Language Is the Hardest Part of European Identity
Europe has 24 official EU languages and roughly 200 regional and minority languages within its borders. No other political entity of comparable integration has attempted to function across linguistic diversity of this scale. The attempt is either Europe’s most impressive achievement or its most persistent structural problem, depending on what you think language does to identity.
Language is not just a communication tool. It is the container in which a culture’s assumptions, humor, history, and values are stored. The German concept of Weltanschauung does not translate cleanly. Neither does the Portuguese saudade, the Finnish talkoot, or the Polish żal. These are not gaps in other languages’ vocabularies — they are gaps between ways of being in the world. European identity must somehow encompass all of them without reducing any of them to a lowest common denominator.

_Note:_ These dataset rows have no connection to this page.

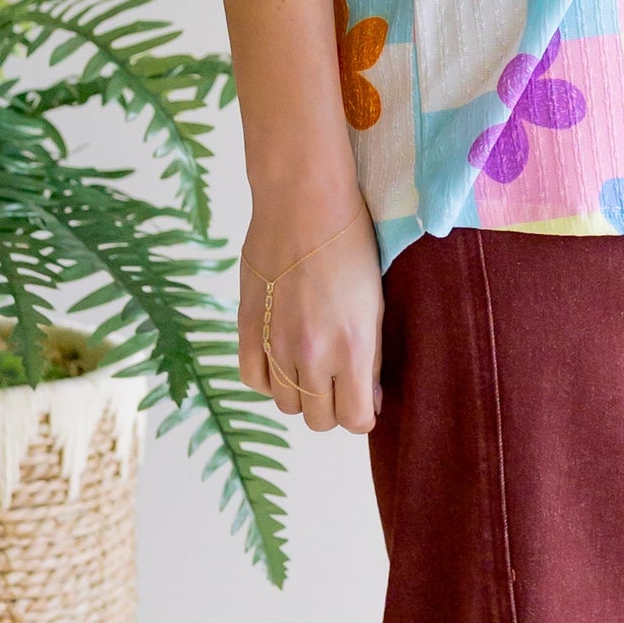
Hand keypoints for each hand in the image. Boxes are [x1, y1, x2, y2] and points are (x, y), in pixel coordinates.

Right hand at [239, 202, 383, 432]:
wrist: (304, 202)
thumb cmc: (351, 245)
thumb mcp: (376, 306)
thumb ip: (370, 358)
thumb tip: (366, 399)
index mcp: (352, 348)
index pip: (355, 420)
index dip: (363, 413)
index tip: (365, 397)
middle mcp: (310, 354)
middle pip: (318, 420)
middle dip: (333, 407)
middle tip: (339, 380)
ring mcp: (274, 343)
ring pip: (285, 405)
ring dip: (300, 394)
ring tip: (311, 366)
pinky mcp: (246, 326)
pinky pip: (252, 380)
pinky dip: (268, 379)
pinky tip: (281, 359)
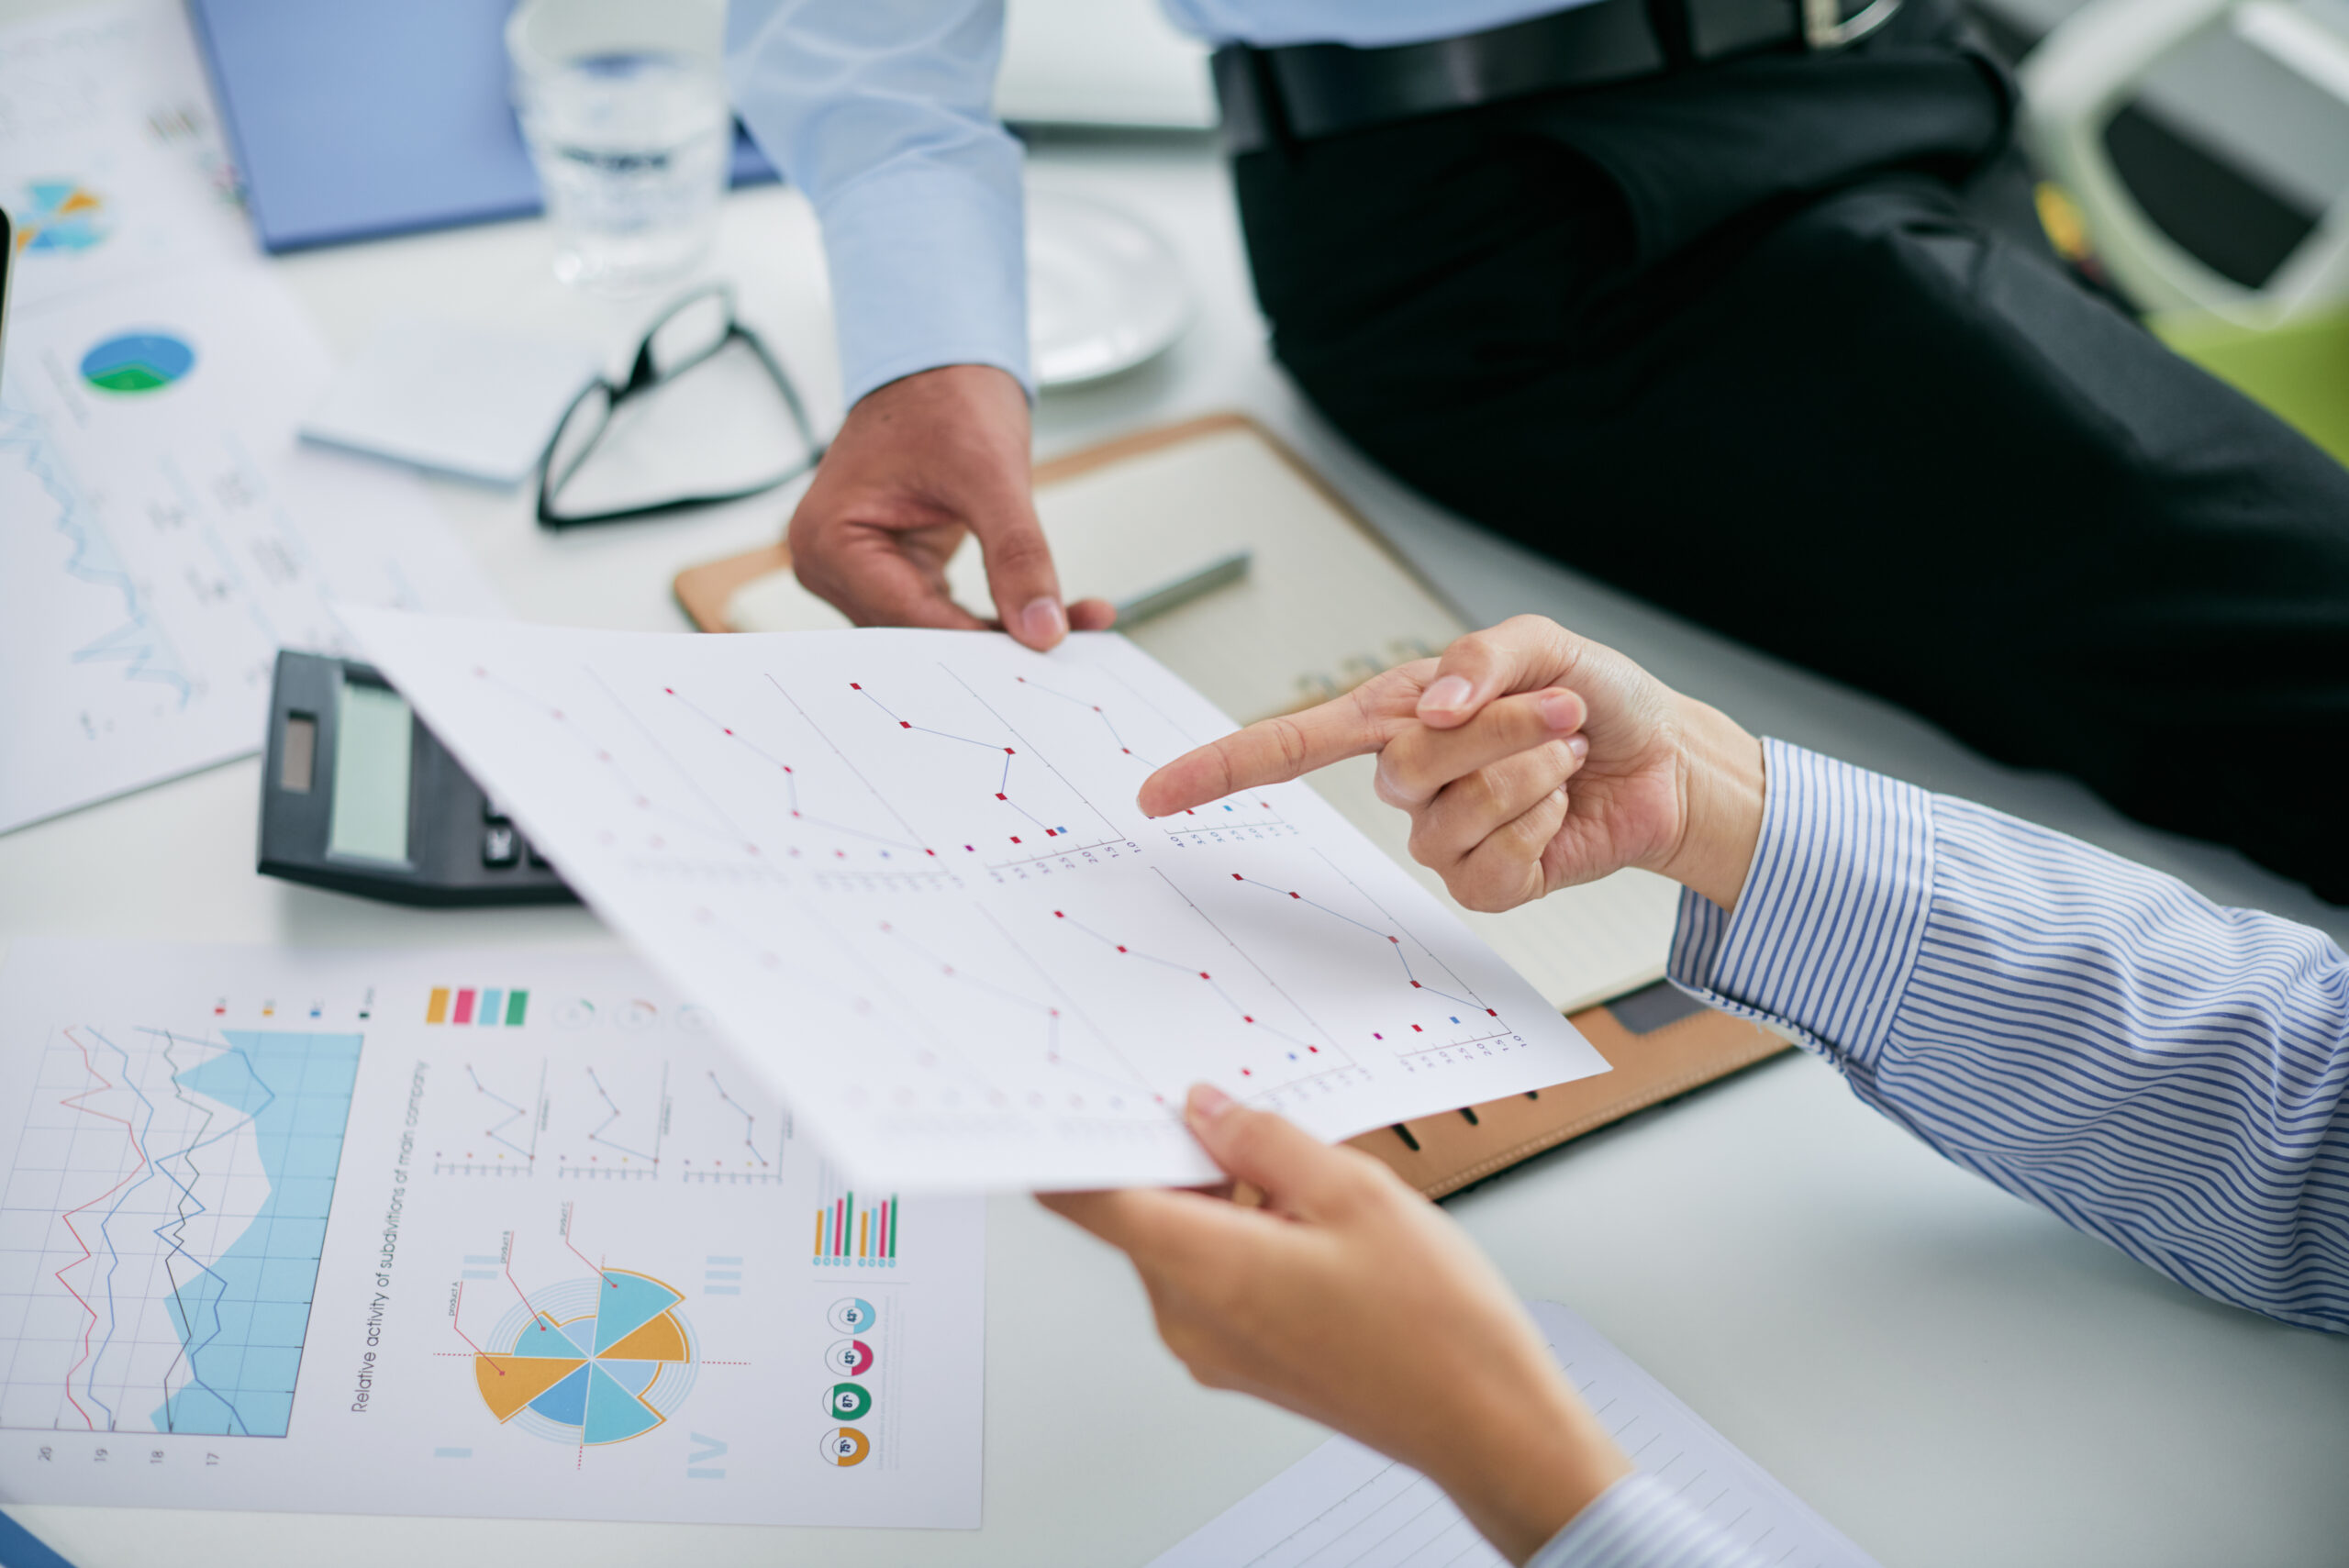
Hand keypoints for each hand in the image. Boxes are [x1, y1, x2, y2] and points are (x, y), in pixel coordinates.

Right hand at [785, 364, 1114, 648]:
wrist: (940, 360)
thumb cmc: (944, 395)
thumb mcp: (990, 474)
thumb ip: (1017, 555)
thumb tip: (1042, 628)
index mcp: (831, 539)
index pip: (908, 617)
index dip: (976, 640)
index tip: (1037, 653)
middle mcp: (834, 563)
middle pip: (919, 633)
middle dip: (995, 641)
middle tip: (1064, 647)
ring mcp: (862, 570)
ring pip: (939, 629)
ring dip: (1005, 631)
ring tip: (1075, 623)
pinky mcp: (896, 570)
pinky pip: (949, 611)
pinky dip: (999, 613)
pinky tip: (1051, 612)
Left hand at [1044, 1085, 1629, 1564]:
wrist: (1486, 1422)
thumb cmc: (1435, 1327)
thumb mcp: (1353, 1191)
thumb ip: (1262, 1141)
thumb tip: (1205, 1110)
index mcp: (1202, 1269)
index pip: (1085, 1197)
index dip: (1072, 1138)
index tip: (1079, 1095)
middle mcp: (1187, 1318)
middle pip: (1137, 1211)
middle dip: (1175, 1154)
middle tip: (1231, 1107)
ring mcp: (1212, 1347)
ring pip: (1179, 1241)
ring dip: (1217, 1195)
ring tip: (1298, 1172)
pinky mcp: (1240, 1360)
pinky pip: (1211, 1277)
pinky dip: (1239, 1235)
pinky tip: (1305, 1217)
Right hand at [1138, 615, 1765, 911]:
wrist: (1667, 762)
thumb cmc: (1597, 697)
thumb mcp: (1544, 644)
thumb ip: (1482, 658)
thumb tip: (1429, 705)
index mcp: (1396, 715)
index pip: (1289, 744)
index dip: (1220, 768)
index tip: (1156, 795)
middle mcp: (1408, 779)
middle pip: (1404, 768)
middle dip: (1498, 733)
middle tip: (1560, 712)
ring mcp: (1443, 836)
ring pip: (1452, 818)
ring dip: (1529, 777)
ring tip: (1563, 757)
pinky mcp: (1487, 883)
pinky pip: (1488, 868)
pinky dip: (1540, 827)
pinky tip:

English has become the EU’s practical lingua franca, which creates a quiet irony: the common European language is the language of the nation that left. For non-native speakers — which is nearly everyone conducting EU business in English — there is always a layer of translation, a slight distance from the language of power. This is not neutral.
The multilingualism policy is expensive, logistically complex, and symbolically essential. Abandoning it — producing EU documents only in French and English, say — would be read correctly as a hierarchy of belonging. The cost of maintaining it is the price of taking the identity claim seriously.
What Europe does well is code-switching: moving between languages, between registers, between national and supranational frames without experiencing this as contradiction. The polyglot young European navigating three languages before lunch is not confused about who she is. She is demonstrating what the identity actually looks like in practice.